Pitt’s Center for Latin American Studies joins University Consortium on Afro-Latin American Studies

The+Cathedral+of+Learning.%0A

TPN File Photo

The Cathedral of Learning.

By Elizabeth Primrose, Senior Staff Writer

More than 90% of the enslaved Africans who survived the Middle Passage arrived in Latin America and the Caribbean, according to the Center for Latin American Studies director Keila Grinberg. 

The University Consortium on Afro-Latin American Studies, formed in November 2022, will examine the contributions of African descendants to Latin American history and culture. CLAS joined this consortium, led by the Afro-Latin Research Institute at Harvard, along with four other universities. 

Grinberg said the consortium also includes the Grupo de Estudios Afrolatinoamericanos at Universidad de Buenos Aires in Argentina, the AFRO Núcleo Pesquisa e Formaçāo Raça, Gênero, Justiça Racial, Brazilian Center for Analysis and Planning in Brazil and the Centro de Estudios Afrodiaspóricos at Universidad ICESI in Colombia.

“It is the main goal of the consortium to institutionalize the academic field that focuses on the histories and experiences of Afro-descendant people in Latin America and empowers a new generation of educators and researchers to impulse an anti-racist cultural shift toward equity and inclusion,” Grinberg, a professor of Latin American History, said.

The Ford Foundation has provided funding for the consortium with a $1.7 million grant.   

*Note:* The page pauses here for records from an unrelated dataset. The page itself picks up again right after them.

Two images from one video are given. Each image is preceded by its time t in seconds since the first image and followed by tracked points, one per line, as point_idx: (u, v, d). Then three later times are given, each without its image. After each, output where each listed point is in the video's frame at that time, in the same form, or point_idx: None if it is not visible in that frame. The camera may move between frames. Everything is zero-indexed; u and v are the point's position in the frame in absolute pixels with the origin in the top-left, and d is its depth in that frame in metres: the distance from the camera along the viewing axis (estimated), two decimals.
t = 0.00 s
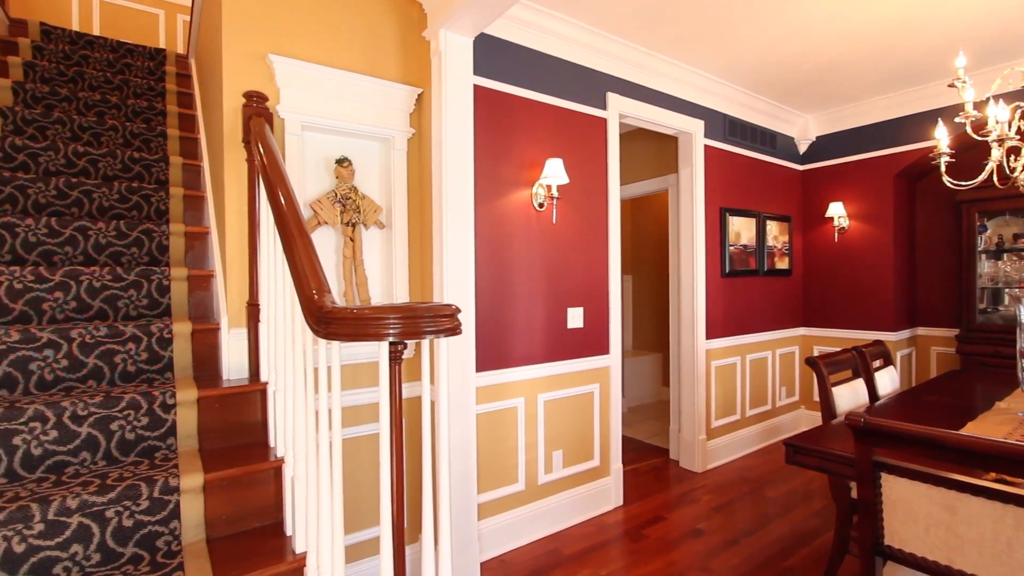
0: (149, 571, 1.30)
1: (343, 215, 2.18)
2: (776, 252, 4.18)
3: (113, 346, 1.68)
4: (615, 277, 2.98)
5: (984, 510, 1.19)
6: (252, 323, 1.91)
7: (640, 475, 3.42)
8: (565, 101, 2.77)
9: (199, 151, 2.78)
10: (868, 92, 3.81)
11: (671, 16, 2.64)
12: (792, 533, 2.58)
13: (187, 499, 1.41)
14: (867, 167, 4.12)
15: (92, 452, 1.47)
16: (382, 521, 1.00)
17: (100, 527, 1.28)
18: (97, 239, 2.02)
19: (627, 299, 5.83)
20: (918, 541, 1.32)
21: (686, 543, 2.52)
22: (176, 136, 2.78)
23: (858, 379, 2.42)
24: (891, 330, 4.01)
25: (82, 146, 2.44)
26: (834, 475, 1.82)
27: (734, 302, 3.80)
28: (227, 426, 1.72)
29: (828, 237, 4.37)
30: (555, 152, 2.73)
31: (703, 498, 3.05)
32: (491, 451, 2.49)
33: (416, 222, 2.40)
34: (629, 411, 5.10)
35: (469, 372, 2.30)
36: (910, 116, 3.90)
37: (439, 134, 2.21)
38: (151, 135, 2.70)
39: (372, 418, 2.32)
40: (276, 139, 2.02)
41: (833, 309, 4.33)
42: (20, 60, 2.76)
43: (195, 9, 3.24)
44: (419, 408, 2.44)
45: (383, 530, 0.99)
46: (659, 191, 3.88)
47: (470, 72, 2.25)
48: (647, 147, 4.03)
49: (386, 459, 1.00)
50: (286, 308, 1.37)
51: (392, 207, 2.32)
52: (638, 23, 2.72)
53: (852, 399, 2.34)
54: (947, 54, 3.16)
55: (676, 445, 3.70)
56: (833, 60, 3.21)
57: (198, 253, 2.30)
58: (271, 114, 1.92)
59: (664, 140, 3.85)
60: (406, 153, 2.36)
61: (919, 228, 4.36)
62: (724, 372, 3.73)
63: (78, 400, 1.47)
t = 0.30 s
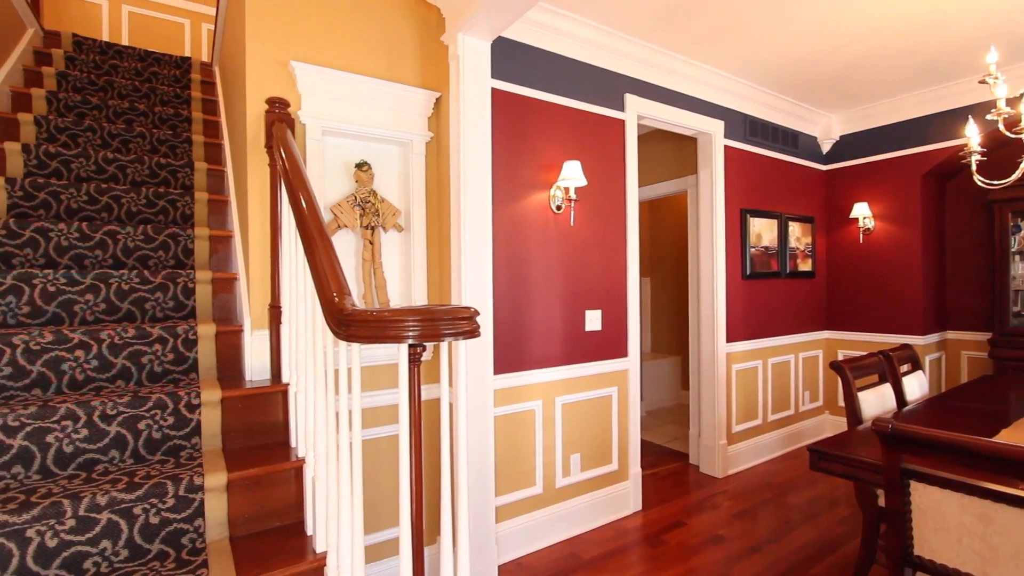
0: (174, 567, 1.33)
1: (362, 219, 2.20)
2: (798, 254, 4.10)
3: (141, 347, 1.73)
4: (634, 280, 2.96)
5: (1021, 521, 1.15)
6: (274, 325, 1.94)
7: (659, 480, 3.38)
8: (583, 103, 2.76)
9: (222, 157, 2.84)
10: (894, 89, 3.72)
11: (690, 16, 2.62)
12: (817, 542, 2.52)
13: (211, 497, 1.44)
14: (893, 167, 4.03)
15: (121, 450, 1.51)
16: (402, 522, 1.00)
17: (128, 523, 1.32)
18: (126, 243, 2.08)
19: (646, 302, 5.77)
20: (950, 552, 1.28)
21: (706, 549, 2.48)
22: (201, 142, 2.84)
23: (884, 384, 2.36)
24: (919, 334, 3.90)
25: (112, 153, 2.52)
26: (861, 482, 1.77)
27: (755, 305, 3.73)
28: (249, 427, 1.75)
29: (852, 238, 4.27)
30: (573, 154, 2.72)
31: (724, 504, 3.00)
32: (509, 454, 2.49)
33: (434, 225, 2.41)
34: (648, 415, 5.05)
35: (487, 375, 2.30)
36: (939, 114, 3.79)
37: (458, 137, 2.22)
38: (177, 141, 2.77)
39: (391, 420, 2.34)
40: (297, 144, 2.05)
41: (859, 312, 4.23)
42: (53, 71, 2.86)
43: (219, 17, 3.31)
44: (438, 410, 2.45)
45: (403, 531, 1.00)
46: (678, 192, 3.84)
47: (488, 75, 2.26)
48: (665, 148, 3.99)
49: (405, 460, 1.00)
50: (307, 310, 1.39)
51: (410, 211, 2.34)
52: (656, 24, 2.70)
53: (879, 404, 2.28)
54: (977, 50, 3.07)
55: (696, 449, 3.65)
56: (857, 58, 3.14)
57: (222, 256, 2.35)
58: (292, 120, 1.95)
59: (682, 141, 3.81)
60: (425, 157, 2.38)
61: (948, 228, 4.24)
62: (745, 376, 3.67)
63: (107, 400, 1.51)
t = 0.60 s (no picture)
0: (198, 563, 1.36)
1: (380, 221, 2.23)
2: (820, 255, 4.02)
3: (165, 347, 1.77)
4: (651, 281, 2.93)
5: None
6: (294, 326, 1.97)
7: (678, 483, 3.34)
8: (599, 104, 2.75)
9: (244, 160, 2.90)
10: (920, 86, 3.63)
11: (708, 15, 2.59)
12: (840, 549, 2.47)
13: (233, 495, 1.47)
14: (919, 165, 3.92)
15: (146, 448, 1.55)
16: (420, 522, 1.01)
17: (153, 519, 1.35)
18: (151, 245, 2.13)
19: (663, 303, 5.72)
20: (980, 562, 1.24)
21: (726, 555, 2.44)
22: (223, 146, 2.90)
23: (911, 387, 2.30)
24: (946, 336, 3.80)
25: (138, 158, 2.58)
26: (886, 488, 1.73)
27: (776, 306, 3.67)
28: (270, 426, 1.77)
29: (876, 238, 4.17)
30: (590, 155, 2.71)
31: (745, 509, 2.95)
32: (526, 455, 2.49)
33: (451, 226, 2.43)
34: (665, 417, 5.00)
35: (504, 376, 2.30)
36: (967, 110, 3.69)
37: (475, 139, 2.22)
38: (200, 145, 2.83)
39: (409, 421, 2.35)
40: (317, 148, 2.08)
41: (883, 313, 4.13)
42: (83, 79, 2.95)
43: (240, 24, 3.38)
44: (456, 411, 2.46)
45: (421, 532, 1.00)
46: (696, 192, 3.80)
47: (504, 77, 2.26)
48: (683, 148, 3.96)
49: (424, 461, 1.00)
50: (327, 312, 1.41)
51: (427, 212, 2.35)
52: (674, 23, 2.67)
53: (905, 408, 2.22)
54: (1008, 44, 2.98)
55: (715, 453, 3.60)
56: (882, 54, 3.07)
57: (243, 258, 2.37)
58: (312, 123, 1.98)
59: (701, 141, 3.77)
60: (442, 159, 2.39)
61: (978, 228, 4.12)
62: (765, 379, 3.61)
63: (133, 399, 1.55)
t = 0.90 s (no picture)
0: (219, 560, 1.38)
1: (397, 223, 2.24)
2: (842, 255, 3.94)
3: (189, 348, 1.80)
4: (669, 282, 2.90)
5: None
6: (313, 327, 1.99)
7: (696, 487, 3.30)
8: (616, 104, 2.73)
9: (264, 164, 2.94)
10: (947, 82, 3.54)
11: (726, 13, 2.56)
12: (865, 556, 2.41)
13: (254, 494, 1.49)
14: (946, 163, 3.82)
15: (170, 446, 1.58)
16: (438, 522, 1.01)
17: (176, 516, 1.38)
18: (175, 248, 2.18)
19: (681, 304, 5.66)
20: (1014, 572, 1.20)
21: (746, 560, 2.40)
22: (244, 150, 2.95)
23: (938, 391, 2.23)
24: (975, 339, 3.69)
25: (162, 162, 2.64)
26: (913, 495, 1.68)
27: (797, 308, 3.60)
28: (289, 425, 1.79)
29: (901, 238, 4.07)
30: (607, 156, 2.70)
31: (765, 514, 2.90)
32: (542, 458, 2.48)
33: (467, 228, 2.43)
34: (683, 420, 4.95)
35: (520, 378, 2.30)
36: (997, 106, 3.58)
37: (491, 140, 2.23)
38: (222, 150, 2.88)
39: (426, 422, 2.36)
40: (335, 151, 2.11)
41: (909, 315, 4.03)
42: (110, 86, 3.03)
43: (261, 31, 3.44)
44: (473, 412, 2.46)
45: (438, 531, 1.01)
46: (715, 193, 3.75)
47: (520, 78, 2.27)
48: (701, 147, 3.91)
49: (441, 462, 1.00)
50: (345, 312, 1.42)
51: (444, 214, 2.37)
52: (692, 22, 2.65)
53: (933, 413, 2.16)
54: None
55: (734, 456, 3.55)
56: (907, 49, 3.00)
57: (263, 260, 2.43)
58: (331, 127, 2.00)
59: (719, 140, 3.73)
60: (458, 161, 2.40)
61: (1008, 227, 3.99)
62: (786, 382, 3.55)
63: (158, 398, 1.59)
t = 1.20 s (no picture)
0: (246, 556, 1.41)
1: (419, 225, 2.26)
2: (872, 256, 3.83)
3: (217, 348, 1.85)
4: (692, 283, 2.86)
5: None
6: (336, 328, 2.02)
7: (720, 492, 3.24)
8: (637, 104, 2.71)
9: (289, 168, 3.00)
10: (982, 75, 3.41)
11: (750, 10, 2.52)
12: (896, 566, 2.33)
13: (279, 492, 1.51)
14: (982, 159, 3.69)
15: (199, 444, 1.62)
16: (459, 524, 1.01)
17: (205, 513, 1.41)
18: (204, 251, 2.23)
19: (703, 305, 5.58)
20: None
21: (772, 568, 2.35)
22: (269, 154, 3.01)
23: (975, 397, 2.15)
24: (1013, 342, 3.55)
25: (191, 167, 2.72)
26: (948, 503, 1.62)
27: (824, 310, 3.52)
28: (314, 425, 1.82)
29: (934, 238, 3.94)
30: (627, 156, 2.68)
31: (791, 520, 2.83)
32: (562, 460, 2.47)
33: (488, 229, 2.44)
34: (706, 424, 4.87)
35: (541, 380, 2.29)
36: None
37: (511, 142, 2.23)
38: (248, 154, 2.95)
39: (447, 422, 2.37)
40: (358, 154, 2.14)
41: (942, 317, 3.90)
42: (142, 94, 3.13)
43: (285, 37, 3.51)
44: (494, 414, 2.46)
45: (459, 532, 1.01)
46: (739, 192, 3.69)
47: (541, 80, 2.27)
48: (725, 147, 3.85)
49: (462, 463, 1.01)
50: (368, 315, 1.44)
51: (464, 216, 2.38)
52: (714, 20, 2.61)
53: (969, 419, 2.08)
54: None
55: (759, 461, 3.48)
56: (939, 43, 2.90)
57: (288, 262, 2.45)
58: (353, 130, 2.03)
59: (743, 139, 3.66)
60: (479, 162, 2.41)
61: None
62: (813, 385, 3.46)
63: (187, 397, 1.63)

Grinberg said the consortium will do a variety of work, from organizing conferences on Afro-Latin American Studies to having dissertation workshops. Grinberg said the main focus of the consortium right now is to establish six postdoctoral fellowships on Afro-Latin American studies within the framework of the International Decade of Afro-Descendants from 2015 to 2024. 

“Our main goal is to transform higher education across the Americas, institutionalizing an academic field that centers the experiences of Africans and their descendants and prepares a new generation of educators to produce the antiracist cultural shift toward equity and inclusion that we need,” Grinberg said.

The leader of the consortium, Harvard professor Alejandro de La Fuente, received his doctorate in history from Pitt in 1996 and taught in Pitt’s history department from 2000 to 2013.

 Grinberg said George Reid Andrews, distinguished professor of history at Pitt, is one of the founders of the field of Afro-Latin American studies.

“[The consortium] is a major effort by U.S. and Latin American institutions to work together in promoting and developing the field of Afro-Latin American studies,” Andrews said. “That field has grown quite a bit in the last 20 years, and this consortium will add further impetus to that growth and development.”

Andrews said he will help oversee the consortium’s project of translating important books on Afro-Latin American studies that were published in Spanish and Portuguese into English.  

Grinberg, who is the consortium director at CLAS, said the center hosted the “Working Group on Comparative Slavery” in October. This working group is an international network of scholars “interested in the comparative and transnational questions concerning slavery.” According to Grinberg, the group organizes research conferences to discuss new research on slavery in the Americas, Africa and the Mediterranean world. 

“I think it’s very important to state Pitt’s role in establishing and shaping the field of Afro-Latin American Studies,” Grinberg said.

Pitt students will be able to participate in the conferences and dissertation workshops organized by the consortium, according to Grinberg. She also said the events and classes taught on subjects related to the consortium will benefit students, as they will have the opportunity to engage in discussions about Afro-Latin American studies.

Samuel Ferreira, a graduate student in the Department of History, said the consortium is an “ambitious” and “necessary” project. 

“As CLAS joined this project, it is not only clear that it shares the same goals and values, but now also has the resources to contribute to make it real,” Ferreira, who is a Latin America Social and Public Policy fellow at CLAS, said. “I see this as a possibility to continue the process of further strengthening antiracist positions not only elsewhere but also here at Pitt.” 

Ferreira said this consortium will be an opportunity for students, faculty members and the community.

“This is really a special opportunity for those who want to contribute to fight against invisibilization of Afro-Latin American experiences through academic knowledge,” Ferreira said. “At the same time, I think this discussion will have a beneficial impact on ongoing necessary discussions on racialization and Black experiences here at Pitt and in the city.”